■ Exercise objective: Please render the full listing below as a two-column CSV with the headers "field" and "value", one row per line, the field name and its value each in its own quoted field with any line breaks replaced by spaces.

Stored entries

• • • • • • •

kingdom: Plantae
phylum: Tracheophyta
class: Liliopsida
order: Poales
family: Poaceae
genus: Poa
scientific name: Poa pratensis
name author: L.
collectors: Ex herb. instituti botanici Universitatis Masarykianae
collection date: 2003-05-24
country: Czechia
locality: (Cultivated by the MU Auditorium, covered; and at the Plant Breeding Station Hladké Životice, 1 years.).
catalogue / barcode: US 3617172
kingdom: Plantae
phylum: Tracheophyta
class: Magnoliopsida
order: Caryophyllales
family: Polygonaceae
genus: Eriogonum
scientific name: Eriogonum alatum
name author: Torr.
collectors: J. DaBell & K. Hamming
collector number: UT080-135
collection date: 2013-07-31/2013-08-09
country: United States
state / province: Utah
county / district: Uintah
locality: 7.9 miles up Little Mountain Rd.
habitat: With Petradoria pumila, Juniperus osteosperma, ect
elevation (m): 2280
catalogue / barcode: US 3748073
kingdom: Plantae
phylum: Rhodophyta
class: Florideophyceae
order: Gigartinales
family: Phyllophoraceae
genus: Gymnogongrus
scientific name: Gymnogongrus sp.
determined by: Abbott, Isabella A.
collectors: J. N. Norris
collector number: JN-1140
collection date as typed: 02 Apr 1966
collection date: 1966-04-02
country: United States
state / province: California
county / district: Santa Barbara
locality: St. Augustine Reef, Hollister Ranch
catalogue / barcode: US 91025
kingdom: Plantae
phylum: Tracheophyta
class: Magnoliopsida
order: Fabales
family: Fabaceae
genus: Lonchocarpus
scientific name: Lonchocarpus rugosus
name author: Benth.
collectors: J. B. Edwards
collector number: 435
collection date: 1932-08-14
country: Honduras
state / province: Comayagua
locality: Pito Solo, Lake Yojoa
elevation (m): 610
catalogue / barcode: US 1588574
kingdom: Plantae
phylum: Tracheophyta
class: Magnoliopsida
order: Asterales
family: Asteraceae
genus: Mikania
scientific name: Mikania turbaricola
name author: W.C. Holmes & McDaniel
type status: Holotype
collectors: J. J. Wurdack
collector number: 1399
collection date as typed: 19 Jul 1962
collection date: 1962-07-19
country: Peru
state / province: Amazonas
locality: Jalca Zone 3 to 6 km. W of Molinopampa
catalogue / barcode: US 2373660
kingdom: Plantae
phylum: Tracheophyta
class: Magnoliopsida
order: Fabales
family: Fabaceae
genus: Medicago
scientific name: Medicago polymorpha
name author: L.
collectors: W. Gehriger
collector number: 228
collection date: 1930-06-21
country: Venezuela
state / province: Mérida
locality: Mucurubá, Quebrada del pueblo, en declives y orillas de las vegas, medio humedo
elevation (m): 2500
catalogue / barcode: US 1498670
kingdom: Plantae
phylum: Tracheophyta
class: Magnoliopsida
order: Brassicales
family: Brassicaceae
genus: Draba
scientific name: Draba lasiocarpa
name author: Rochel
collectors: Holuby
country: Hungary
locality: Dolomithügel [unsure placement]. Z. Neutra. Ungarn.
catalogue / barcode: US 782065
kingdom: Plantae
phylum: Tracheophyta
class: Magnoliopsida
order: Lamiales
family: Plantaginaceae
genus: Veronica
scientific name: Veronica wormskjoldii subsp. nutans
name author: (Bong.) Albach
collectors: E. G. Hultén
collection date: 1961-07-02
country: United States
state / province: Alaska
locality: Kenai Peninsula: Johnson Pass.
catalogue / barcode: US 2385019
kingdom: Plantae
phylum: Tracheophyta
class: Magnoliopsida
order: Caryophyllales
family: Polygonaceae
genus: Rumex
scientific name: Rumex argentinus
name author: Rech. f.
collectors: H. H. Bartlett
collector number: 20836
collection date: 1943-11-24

• • • • • • •

■ Output:
field,value
"kingdom:","Plantae"
"phylum:","Tracheophyta"
"class:","Liliopsida"
"order:","Poales"
"family:","Poaceae"
"genus:","Poa"
"scientific name:","Poa pratensis"
"name author:","L."
"collectors:","Ex herb. instituti botanici Universitatis Masarykianae"
"collection date:","2003-05-24"
"country:","Czechia"
"locality:","(Cultivated by the MU Auditorium, covered; and at the Plant Breeding Station Hladké Životice, 1 years.)."
"catalogue / barcode:","US 3617172"
"kingdom:","Plantae"
"phylum:","Tracheophyta"
"class:","Magnoliopsida"
"order:","Caryophyllales"
"family:","Polygonaceae"
"genus:","Eriogonum"
"scientific name:","Eriogonum alatum"
"name author:","Torr."
"collectors:","J. DaBell & K. Hamming"
"collector number:","UT080-135"
"collection date:","2013-07-31/2013-08-09"
"country:","United States"
"state / province:","Utah"
"county / district:","Uintah"
"locality:","7.9 miles up Little Mountain Rd."
"habitat:","With Petradoria pumila, Juniperus osteosperma, ect"
"elevation (m):","2280"
"catalogue / barcode:","US 3748073"
"kingdom:","Plantae"
"phylum:","Rhodophyta"
"class:","Florideophyceae"
"order:","Gigartinales"
"family:","Phyllophoraceae"
"genus:","Gymnogongrus"
"scientific name:","Gymnogongrus sp."
"determined by:","Abbott, Isabella A."
"collectors:","J. N. Norris"
"collector number:","JN-1140"
"collection date as typed:","02 Apr 1966"
"collection date:","1966-04-02"
"country:","United States"
"state / province:","California"
"county / district:","Santa Barbara"
"locality:","St. Augustine Reef, Hollister Ranch"
"catalogue / barcode:","US 91025"
"kingdom:","Plantae"
"phylum:","Tracheophyta"
"class:","Magnoliopsida"
"order:","Fabales"
"family:","Fabaceae"
"genus:","Lonchocarpus"
"scientific name:","Lonchocarpus rugosus"
"name author:","Benth."
"collectors:","J. B. Edwards"
"collector number:","435"
"collection date:","1932-08-14"
"country:","Honduras"
"state / province:","Comayagua"
"locality:","Pito Solo, Lake Yojoa"
"elevation (m):","610"
"catalogue / barcode:","US 1588574"
"kingdom:","Plantae"
"phylum:","Tracheophyta"
"class:","Magnoliopsida"
"order:","Asterales"
"family:","Asteraceae"
"genus:","Mikania"
"scientific name:","Mikania turbaricola"
"name author:","W.C. Holmes & McDaniel"
"type status:","Holotype"
"collectors:","J. J. Wurdack"
"collector number:","1399"
"collection date as typed:","19 Jul 1962"
"collection date:","1962-07-19"
"country:","Peru"
"state / province:","Amazonas"
"locality:","Jalca Zone 3 to 6 km. W of Molinopampa"
"catalogue / barcode:","US 2373660"
"kingdom:","Plantae"
"phylum:","Tracheophyta"
"class:","Magnoliopsida"
"order:","Fabales"
"family:","Fabaceae"
"genus:","Medicago"
"scientific name:","Medicago polymorpha"
"name author:","L."
"collectors:","W. Gehriger"
"collector number:","228"
"collection date:","1930-06-21"
"country:","Venezuela"
"state / province:","Mérida"
"locality:","Mucurubá, Quebrada del pueblo, en declives y orillas de las vegas, medio humedo"
"elevation (m):","2500"
"catalogue / barcode:","US 1498670"
"kingdom:","Plantae"
"phylum:","Tracheophyta"
"class:","Magnoliopsida"
"order:","Brassicales"
"family:","Brassicaceae"
"genus:","Draba"
"scientific name:","Draba lasiocarpa"
"name author:","Rochel"
"collectors:","Holuby"
"country:","Hungary"
"locality:","Dolomithügel [unsure placement]. Z. Neutra. Ungarn."
"catalogue / barcode:","US 782065"
"kingdom:","Plantae"
"phylum:","Tracheophyta"
"class:","Magnoliopsida"
"order:","Lamiales"
"family:","Plantaginaceae"
"genus:","Veronica"
"scientific name:","Veronica wormskjoldii subsp. nutans"
"name author:","(Bong.) Albach"
"collectors:","E. G. Hultén"
"collection date:","1961-07-02"
"country:","United States"
"state / province:","Alaska"
"locality:","Kenai Peninsula: Johnson Pass."
"catalogue / barcode:","US 2385019"
"kingdom:","Plantae"
"phylum:","Tracheophyta"
"class:","Magnoliopsida"
"order:","Caryophyllales"
"family:","Polygonaceae"
"genus:","Rumex"
"scientific name:","Rumex argentinus"
"name author:","Rech. f."
"collectors:","H. H. Bartlett"
"collector number:","20836"
"collection date:","1943-11-24"